SINGAPORE: Even as climatologists expect drier weather to hit the region later in July, Indonesia’s South Sumatran governor Alex Noerdin promised that there would be no haze originating from his province for this year and the next couple of years.
“I guarantee there is no fire ... no haze from South Sumatra province this year, and the next year, and the next year," Mr Noerdin pledged at the fourth Sustainable World Resources dialogue here on Thursday (Apr 6).
Indonesia's head of the Peatland Restoration Agency, Nazir Foead, made a similar promise during last year's edition of the dialogue, saying there was "zero chance" that the region would experience the same bout of haze in 2016 as it did the previous year.
Fires in the province’s forests, along with those in Riau, Jambi and Kalimantan, sparked one of the region’s worst haze crisis in 2015. In South Sumatra itself, 700,000ha forests and peatland were damaged from the blaze, the governor said.
With international support, including Singapore's, there have been various efforts to put out the fires. The Indonesian authorities have also put in place tighter measures to prevent a repeat of the choking haze two years ago.
Singapore's Environment and Water Resources Minister Masagos Zulkifli, who was at the dialogue, outlined some of these in his speech. For instance, it has put in place a five-year moratorium that halts the draining and clearing of new peatland, including the existing concession land owned by plantation companies.
Mr Masagos said that the efforts have paid off, noting that there were only over 100 hotspots last year as compared to thousands in 2015.
Riau and Jambi provinces have also taken quick action to combat fires this year, caused by dry weather, he said.
"Indonesia acted promptly by declaring a state of emergency in Riau on Jan 24. This allowed for the timely deployment of resource and tighter coordination between the central and provincial authorities in containing the fires", he added.
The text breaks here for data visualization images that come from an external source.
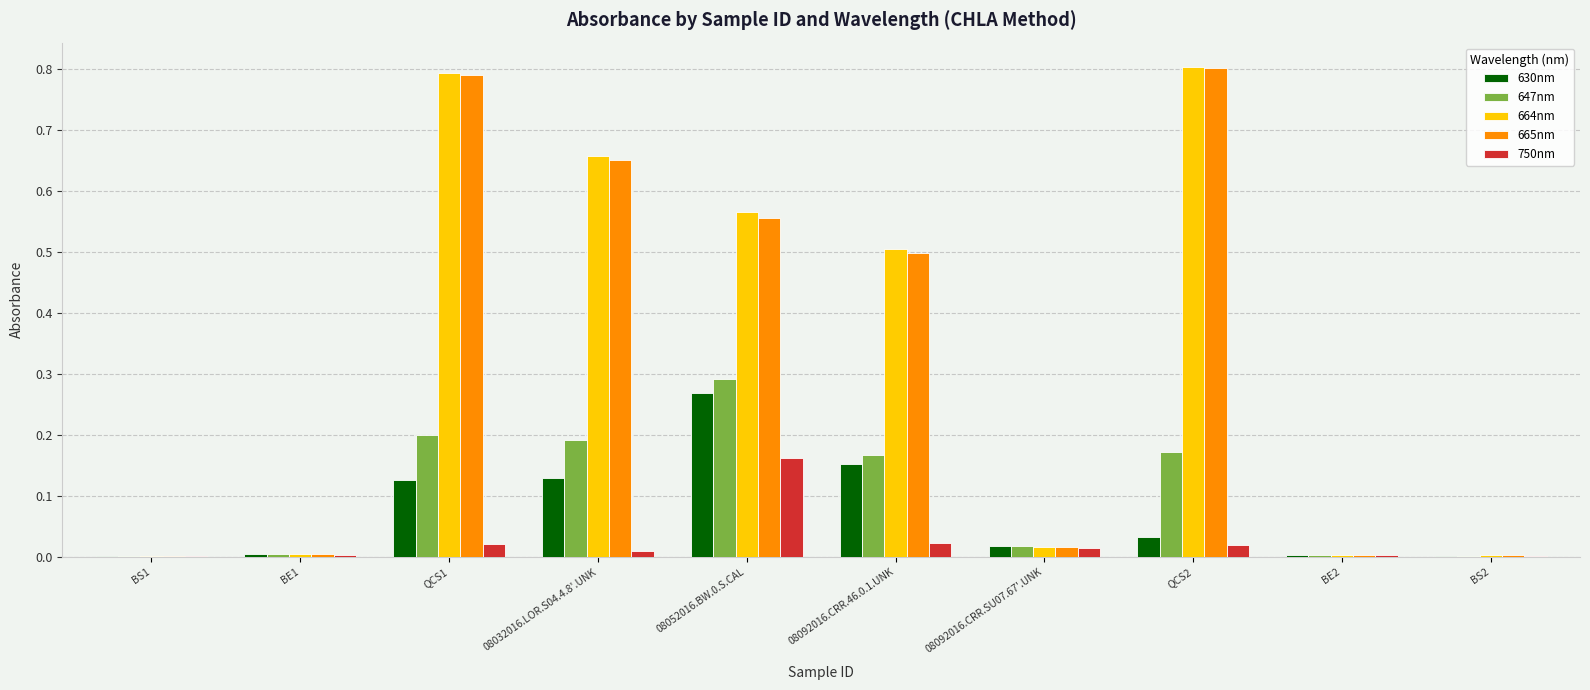

At which label does 630nm reach its peak?

08052016.BW.0.S.CAL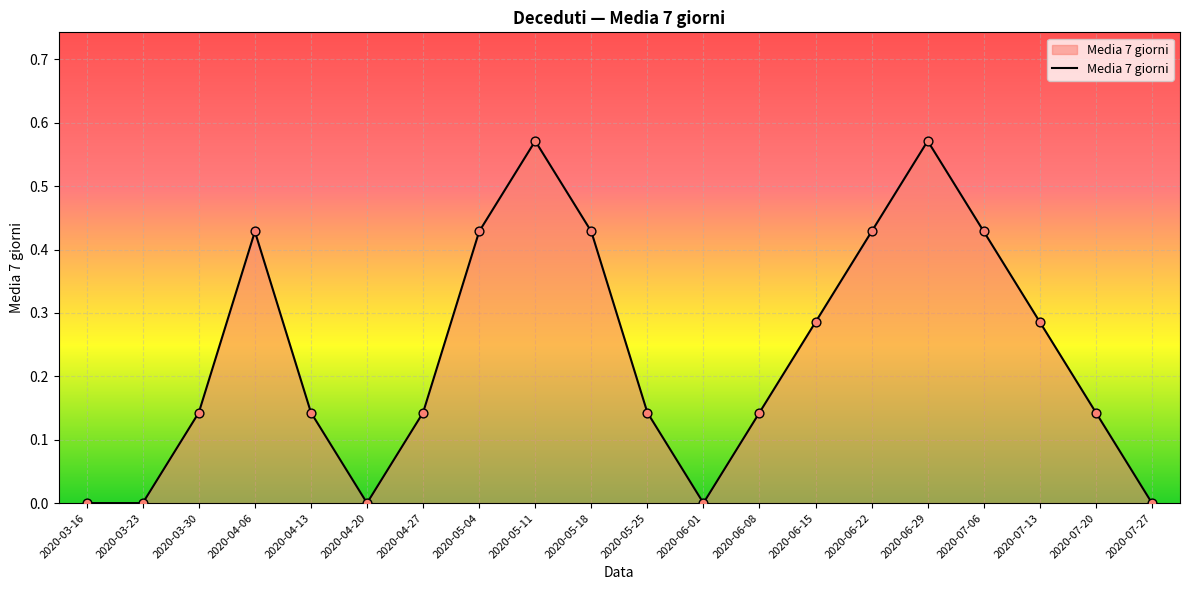

What is the change in value from 2020-06-01 to 2020-06-08?

+0.1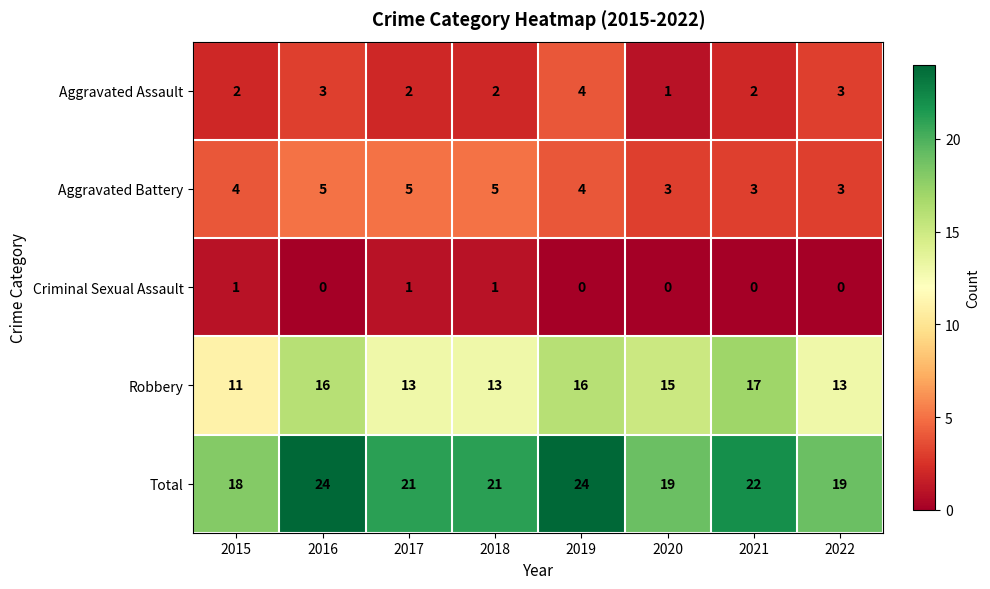

True or false: Aggravated Assault has a value of 2 at 2017.

True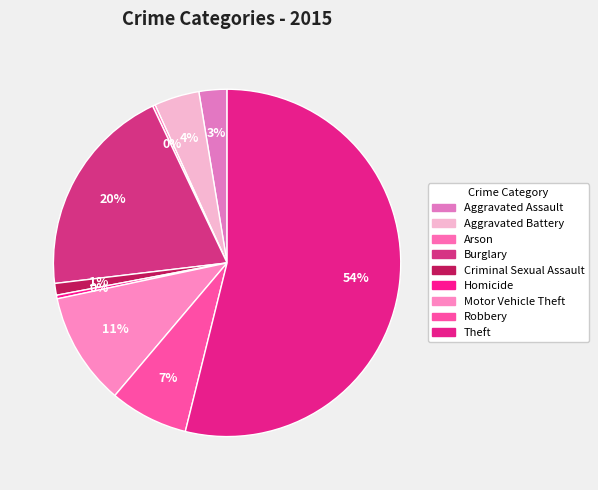

Which category accounts for the majority?

Theft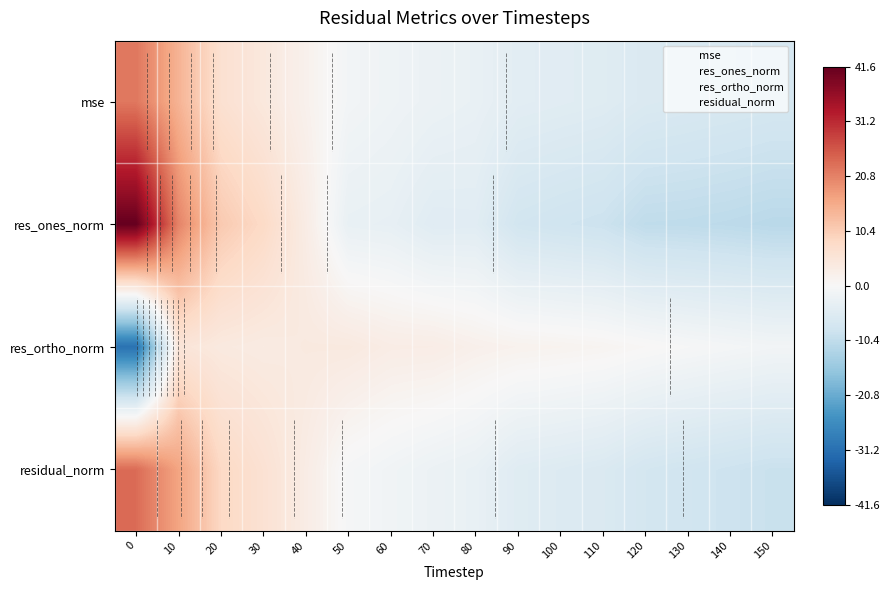

Count the number of categories in the chart.

16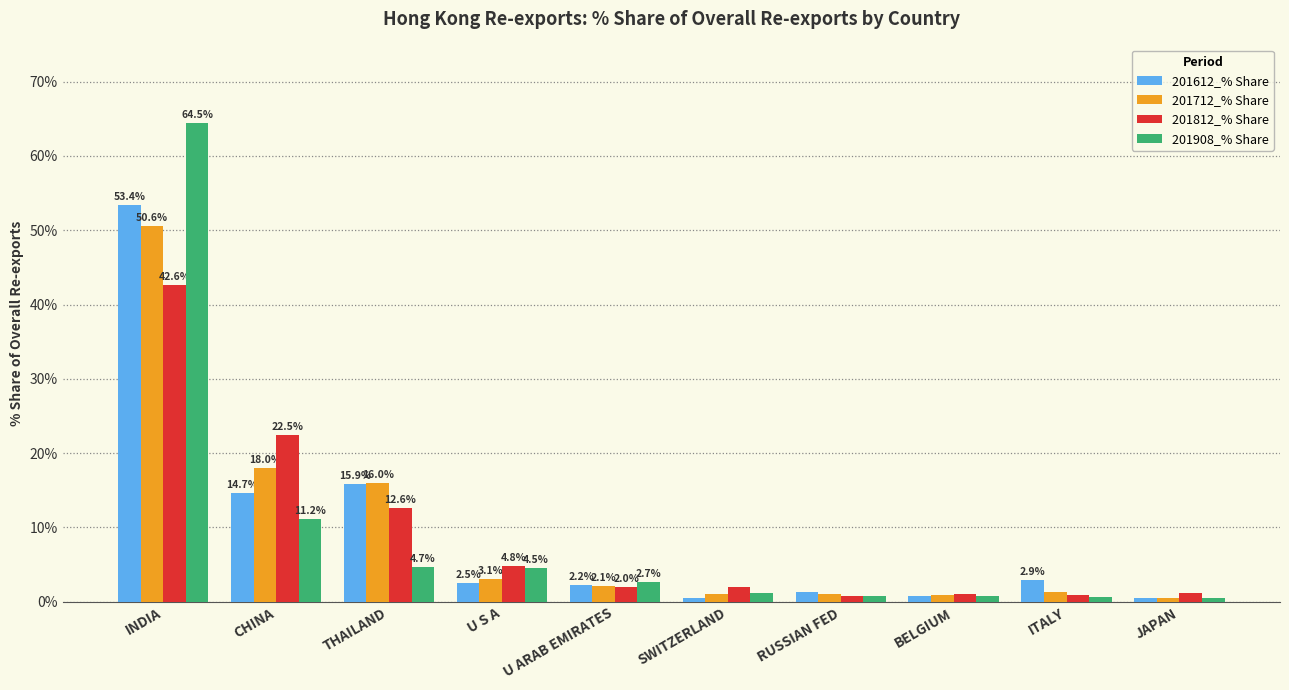

Is the value of 201712_% Share at THAILAND greater than the value of 201908_% Share at BELGIUM?

Yes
Singapore Institute of International Affairs chairman Simon Tay, who spoke at the conference, also said Indonesia has "done better". “It realises the costs for itself are incredibly high. Estimates have come up that Indonesia suffered US$17 billion (S$23.8 billion) in damage due to the fires and haze in 2015."
However, Associate Professor Tay cautioned that "blue skies are not guaranteed”. Industry experts, think tanks and meteorologists have attributed haze-free skies last year to wetter weather.
But Mr Noerdin was confident. “We already proved this last year with our efforts in the field. So there was no fire last year. For this year, we’re strengthening our efforts.”
For example, more than 160 villages in South Sumatra have now been trained - from the head of the villages down to its people - to handle fires and even prevent them at the onset. They are also given fire-extinguishing equipment, he said.
“The most important stakeholders are the people. We have to socialise the people not to burn the forests for small plantations, but also to guard them,” he added. “They must be given the knowledge of how important forests are for the future, not just for this generation.”
Four hundred thousand hectares of burned land in the province are currently being restored with the help of local and international non-governmental organisations, Mr Noerdin said.